]> git.openfabrics.org - ~ardavis/dapl.git/commitdiff
mcm: HST->MXS IO streams can overrun MPXYD proxy-in WR queue
authorArlin Davis <arlin.r.davis@intel.com>
Wed, 6 Apr 2016 21:02:59 +0000 (14:02 -0700)
committerArlin Davis <arlin.r.davis@intel.com>
Wed, 6 Apr 2016 21:02:59 +0000 (14:02 -0700)
MPXYD proxy-in service cannot consume HST->MIC WR's fast
enough on 100Gb/s fabrics and from server based clients. This
results in post_send failing with DAT_INSUFFICIENT_RESOURCES.
Add retry mechanism, with limited retries, for the
host side mcm provider via dat_ep_post_send.

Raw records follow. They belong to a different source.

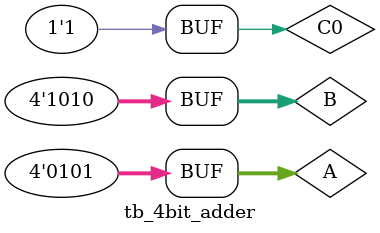
<source format=v>
module tb_4bit_adder;

	// Inputs
	reg [3:0] A;
	reg [3:0] B;
	reg C0;
	// Outputs
	wire [3:0] S;
	wire C4;
	// Instantiate the Unit Under Test (UUT)
	ripple_carry_4_bit_adder uut (
		.S(S), 
		.C4(C4), 
		.A(A), 
		.B(B), 
		.C0(C0)
	);

	initial begin
		// Initialize Inputs
		A = 0;
		B = 0;
		C0 = 0;
		// Add stimulus here
		#10 C0 = 0;
		#10 A = 4'ha; 
		#10 B = 4'h5;
		#20 A = 0; 
		#20 B = 0;
		#30 A = 4'h5; 
		#30 B = 4'ha;
		#40 C0 = 1;
		#50 A = 4'ha; 
		#50 B = 4'h5;
		#60 A = 0; 
		#60 B = 0;
		#70 A = 4'h5; 
		#70 B = 4'ha;

	end
      
endmodule
</source>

Signed-off-by: Arlin Davis <arlin.r.davis@intel.com>
dapl/openib_mcm/proxy.c

index 5abb8b143b5b493c0d4d5a67474a89038ff969ed..4e05eccbb0a8f8bf1b52a07e9bded9c44dc056e3 100644 (file)
@@ -39,6 +39,7 @@
  * be direct so there is no need for PI service on this MCM providers host side.
  */
 #define MCM_MP_SIG_RATE 5
+#define MCM_MP_RETRY   100000
 
 int mcm_send_pi(struct dcm_ib_qp *m_qp,
                int len,
@@ -48,7 +49,7 @@ int mcm_send_pi(struct dcm_ib_qp *m_qp,
        struct ibv_send_wr wr_imm;
        struct ibv_sge sge;
        struct mcm_wr_rx m_wr_rx;
-       int i, l_len, seg_len, ret = 0, wr_idx;
+       int i, l_len, seg_len, retry_cnt, ret = 0, wr_idx=0;
        struct wrc_idata wrc;
        uint32_t wr_flags, l_off, r_off = 0;
        uint64_t l_addr;
@@ -84,9 +85,22 @@ int mcm_send_pi(struct dcm_ib_qp *m_qp,
 
                        dapl_os_lock(&m_qp->lock);
                        if (((m_qp->wr_hd + 1) & m_qp->wrc_rem.wr_end) == m_qp->wr_tl) { /* full */
-                               ret = ENOMEM;
                                dapl_os_unlock(&m_qp->lock);
-                               goto bail;
+                               retry_cnt = MCM_MP_RETRY;
+retry_wr:
+                               sched_yield();
+                               dapl_os_lock(&m_qp->tp->cqlock);
+                               mcm_dto_event(m_qp->rcv_cq); /* process CQ, free WR slots */
+                               dapl_os_unlock(&m_qp->tp->cqlock);
+
+                               dapl_os_lock(&m_qp->lock); /* retry */
+                               if (((m_qp->wr_hd + 1) & m_qp->wrc_rem.wr_end) == m_qp->wr_tl) {
+                                       dapl_os_unlock(&m_qp->lock);
+                                       if (--retry_cnt)
+                                               goto retry_wr;
+                                       ret = ENOMEM;
+                                       goto bail;
+                               }
                        }
                        m_qp->wr_hd = (m_qp->wr_hd + 1) & m_qp->wrc_rem.wr_end; /* move hd */
                        wr_idx = m_qp->wr_hd;